DIRECTIVE ▸
Dropping every picture, set down exactly the lines in the entries below, starting with the line with "- **LunarDAO Gateways:**" and going on through the line with "been figured out)".

[MATERIAL TO PROCESS]

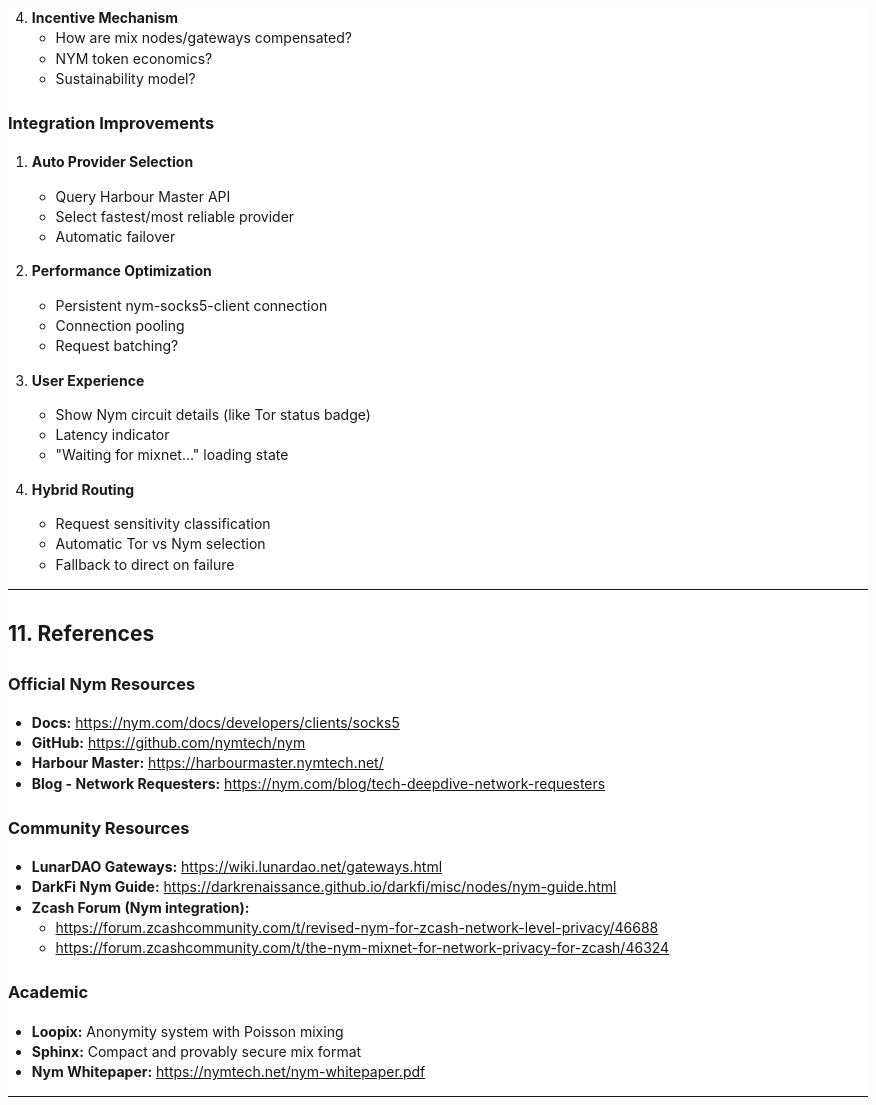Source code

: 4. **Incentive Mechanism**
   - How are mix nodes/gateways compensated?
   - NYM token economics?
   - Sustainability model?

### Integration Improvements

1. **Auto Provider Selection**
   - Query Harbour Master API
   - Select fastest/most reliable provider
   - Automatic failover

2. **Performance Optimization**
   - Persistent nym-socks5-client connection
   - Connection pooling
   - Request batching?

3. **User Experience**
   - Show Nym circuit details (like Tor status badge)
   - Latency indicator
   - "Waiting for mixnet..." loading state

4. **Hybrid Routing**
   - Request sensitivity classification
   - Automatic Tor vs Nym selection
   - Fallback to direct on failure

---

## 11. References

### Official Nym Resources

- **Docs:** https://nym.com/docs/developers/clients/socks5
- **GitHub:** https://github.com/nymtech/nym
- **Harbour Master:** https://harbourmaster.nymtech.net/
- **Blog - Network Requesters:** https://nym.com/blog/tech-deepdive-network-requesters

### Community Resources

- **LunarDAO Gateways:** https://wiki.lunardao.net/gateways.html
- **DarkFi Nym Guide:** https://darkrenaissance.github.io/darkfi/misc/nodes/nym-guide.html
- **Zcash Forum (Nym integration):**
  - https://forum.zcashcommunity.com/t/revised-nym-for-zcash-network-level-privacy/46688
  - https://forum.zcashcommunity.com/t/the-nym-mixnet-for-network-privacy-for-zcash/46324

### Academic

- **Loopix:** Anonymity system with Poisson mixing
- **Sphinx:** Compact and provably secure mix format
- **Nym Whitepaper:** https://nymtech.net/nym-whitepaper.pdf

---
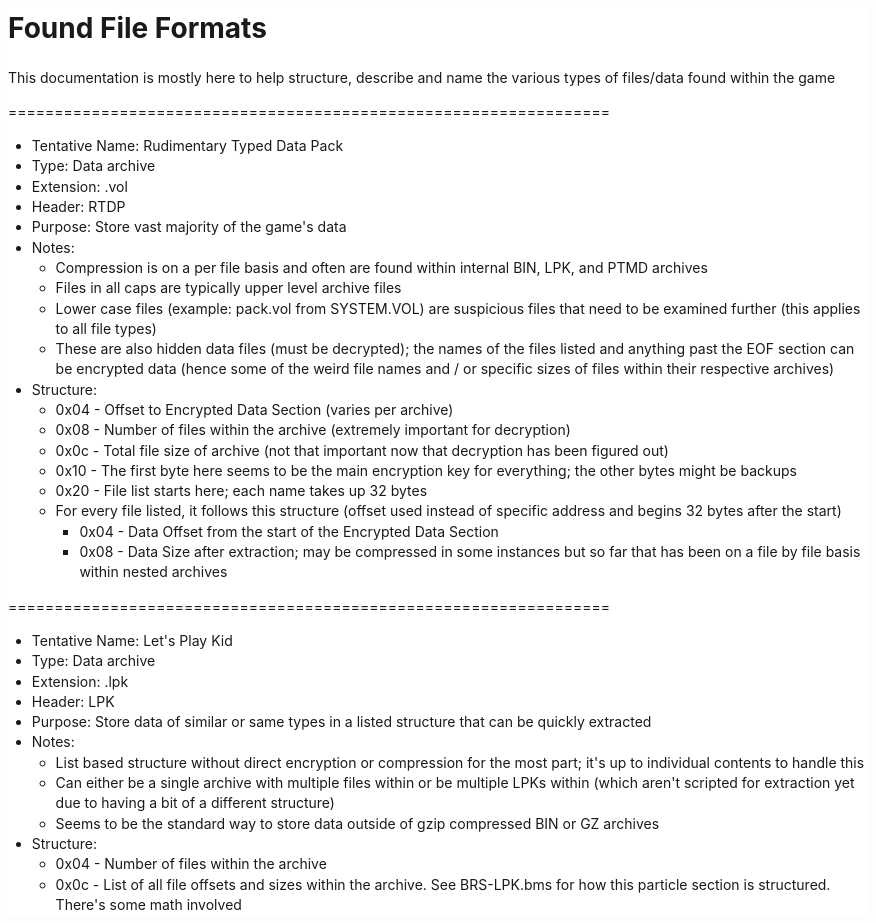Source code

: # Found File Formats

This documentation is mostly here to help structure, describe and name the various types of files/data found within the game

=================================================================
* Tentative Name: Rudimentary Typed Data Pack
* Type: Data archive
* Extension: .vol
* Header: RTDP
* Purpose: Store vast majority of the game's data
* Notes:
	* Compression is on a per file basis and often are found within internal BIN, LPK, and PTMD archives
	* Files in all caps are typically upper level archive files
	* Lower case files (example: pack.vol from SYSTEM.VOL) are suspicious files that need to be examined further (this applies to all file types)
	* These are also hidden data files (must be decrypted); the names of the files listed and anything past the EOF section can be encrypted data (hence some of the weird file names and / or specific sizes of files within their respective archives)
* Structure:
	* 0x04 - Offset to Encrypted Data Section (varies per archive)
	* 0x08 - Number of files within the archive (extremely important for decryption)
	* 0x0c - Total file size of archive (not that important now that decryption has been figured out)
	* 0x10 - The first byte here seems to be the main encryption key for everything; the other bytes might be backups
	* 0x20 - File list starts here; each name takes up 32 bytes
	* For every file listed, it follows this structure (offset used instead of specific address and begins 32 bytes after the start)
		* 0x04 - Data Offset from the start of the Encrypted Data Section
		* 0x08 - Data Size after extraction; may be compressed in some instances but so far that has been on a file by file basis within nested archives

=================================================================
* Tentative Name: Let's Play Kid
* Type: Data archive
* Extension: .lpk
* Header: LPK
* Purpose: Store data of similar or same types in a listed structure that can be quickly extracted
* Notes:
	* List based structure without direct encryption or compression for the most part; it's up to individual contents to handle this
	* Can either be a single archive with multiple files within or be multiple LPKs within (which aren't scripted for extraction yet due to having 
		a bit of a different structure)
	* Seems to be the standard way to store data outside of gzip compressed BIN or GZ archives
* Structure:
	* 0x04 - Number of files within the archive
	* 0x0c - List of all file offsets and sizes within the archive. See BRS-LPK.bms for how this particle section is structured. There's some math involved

[/MATERIAL TO PROCESS]
[MATERIAL TO PROCESS]

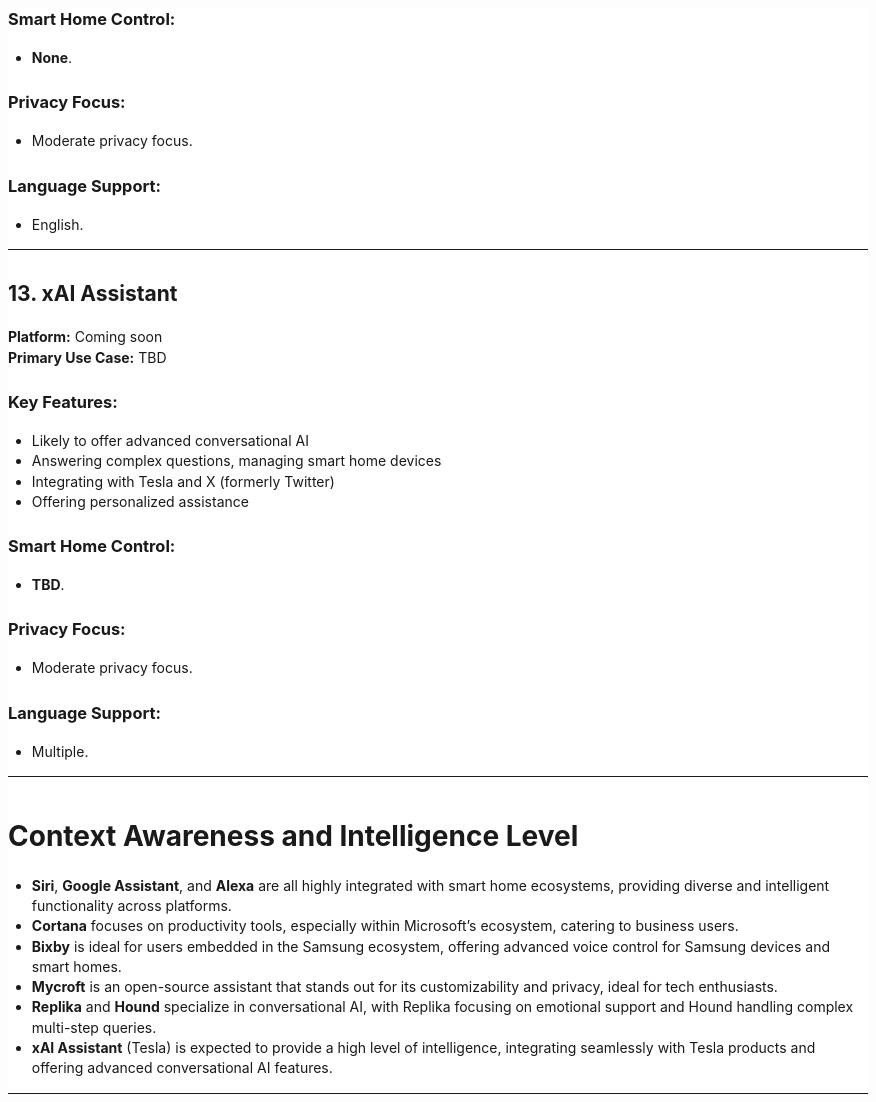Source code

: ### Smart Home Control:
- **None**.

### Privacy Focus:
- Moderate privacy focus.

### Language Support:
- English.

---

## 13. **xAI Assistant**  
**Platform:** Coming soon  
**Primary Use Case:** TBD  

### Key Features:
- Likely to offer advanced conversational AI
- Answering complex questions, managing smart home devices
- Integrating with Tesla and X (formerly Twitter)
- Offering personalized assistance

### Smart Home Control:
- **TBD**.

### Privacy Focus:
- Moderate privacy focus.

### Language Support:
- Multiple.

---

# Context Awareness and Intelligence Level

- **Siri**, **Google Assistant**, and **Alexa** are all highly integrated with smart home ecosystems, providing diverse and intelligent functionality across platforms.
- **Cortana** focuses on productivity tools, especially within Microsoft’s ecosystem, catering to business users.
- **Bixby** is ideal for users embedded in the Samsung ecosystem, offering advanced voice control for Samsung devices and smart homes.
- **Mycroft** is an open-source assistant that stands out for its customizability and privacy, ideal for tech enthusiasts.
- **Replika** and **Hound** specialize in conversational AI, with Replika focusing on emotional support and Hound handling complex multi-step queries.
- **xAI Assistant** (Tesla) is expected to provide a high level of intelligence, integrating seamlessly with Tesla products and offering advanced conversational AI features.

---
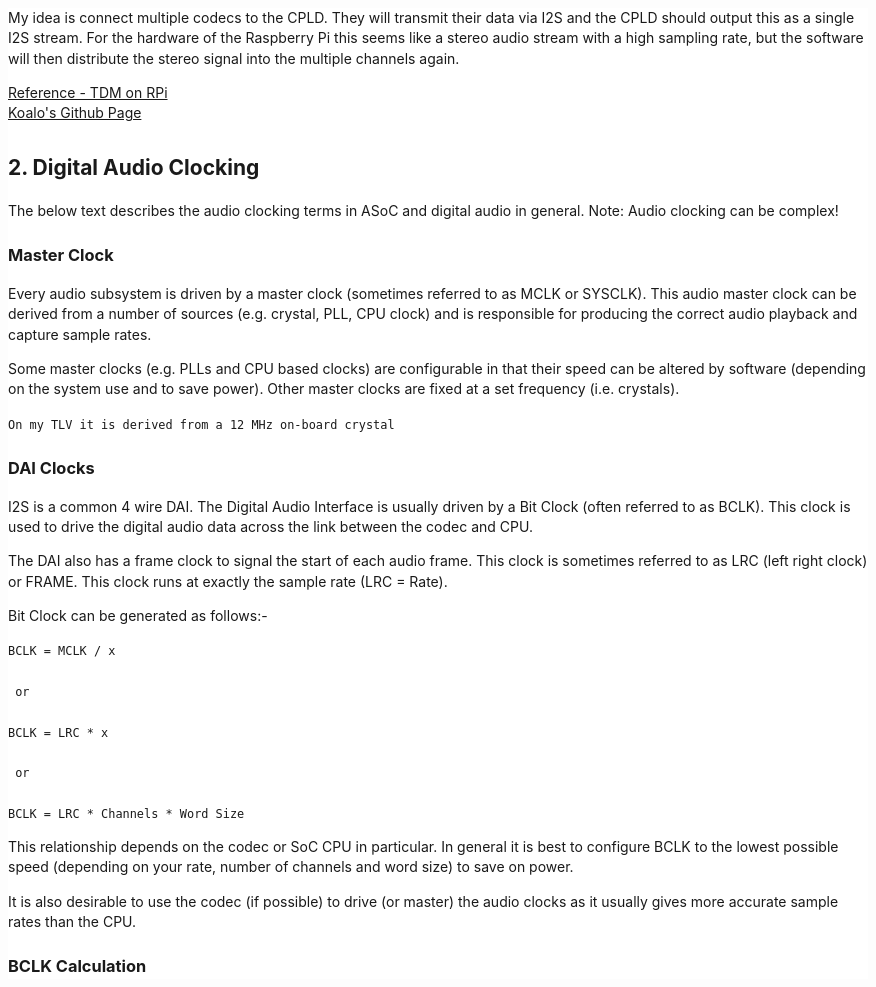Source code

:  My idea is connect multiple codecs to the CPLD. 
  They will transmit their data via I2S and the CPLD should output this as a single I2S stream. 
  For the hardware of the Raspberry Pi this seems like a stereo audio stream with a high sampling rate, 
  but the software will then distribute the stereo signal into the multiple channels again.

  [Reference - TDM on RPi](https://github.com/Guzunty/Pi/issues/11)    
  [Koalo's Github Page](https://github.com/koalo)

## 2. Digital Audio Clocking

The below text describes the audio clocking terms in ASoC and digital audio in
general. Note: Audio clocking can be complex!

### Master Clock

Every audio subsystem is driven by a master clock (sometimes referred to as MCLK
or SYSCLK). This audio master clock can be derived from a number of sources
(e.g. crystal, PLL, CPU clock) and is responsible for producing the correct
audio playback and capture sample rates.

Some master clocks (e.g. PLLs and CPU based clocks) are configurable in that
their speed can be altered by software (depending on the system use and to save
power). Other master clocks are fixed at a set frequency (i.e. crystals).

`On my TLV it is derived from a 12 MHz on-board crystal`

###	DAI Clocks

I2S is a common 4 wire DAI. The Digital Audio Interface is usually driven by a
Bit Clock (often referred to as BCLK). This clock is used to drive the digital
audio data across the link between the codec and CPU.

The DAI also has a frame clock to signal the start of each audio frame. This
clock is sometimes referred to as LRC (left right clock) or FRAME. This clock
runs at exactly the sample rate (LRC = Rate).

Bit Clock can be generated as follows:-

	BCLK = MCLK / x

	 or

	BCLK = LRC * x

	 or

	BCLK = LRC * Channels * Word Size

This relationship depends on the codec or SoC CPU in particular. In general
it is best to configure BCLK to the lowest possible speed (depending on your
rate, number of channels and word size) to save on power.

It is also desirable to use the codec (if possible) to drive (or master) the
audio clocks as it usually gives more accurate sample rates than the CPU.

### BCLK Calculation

[/MATERIAL TO PROCESS]

REPLY TO THE EXERCISE ▸
- **LunarDAO Gateways:** https://wiki.lunardao.net/gateways.html
- **DarkFi Nym Guide:** https://darkrenaissance.github.io/darkfi/misc/nodes/nym-guide.html
- **Zcash Forum (Nym integration):**
  - https://forum.zcashcommunity.com/t/revised-nym-for-zcash-network-level-privacy/46688
  - https://forum.zcashcommunity.com/t/the-nym-mixnet-for-network-privacy-for-zcash/46324

### Academic

- **Loopix:** Anonymity system with Poisson mixing
- **Sphinx:** Compact and provably secure mix format
- **Nym Whitepaper:** https://nymtech.net/nym-whitepaper.pdf

---
Source code

: # Found File Formats

This documentation is mostly here to help structure, describe and name the various types of files/data found within the game

=================================================================
* Tentative Name: Rudimentary Typed Data Pack
* Type: Data archive
* Extension: .vol
* Header: RTDP
* Purpose: Store vast majority of the game's data
* Notes:
	* Compression is on a per file basis and often are found within internal BIN, LPK, and PTMD archives
	* Files in all caps are typically upper level archive files
	* Lower case files (example: pack.vol from SYSTEM.VOL) are suspicious files that need to be examined further (this applies to all file types)
	* These are also hidden data files (must be decrypted); the names of the files listed and anything past the EOF section can be encrypted data (hence some of the weird file names and / or specific sizes of files within their respective archives)
* Structure:
	* 0x04 - Offset to Encrypted Data Section (varies per archive)
	* 0x08 - Number of files within the archive (extremely important for decryption)
	* 0x0c - Total file size of archive (not that important now that decryption has been figured out)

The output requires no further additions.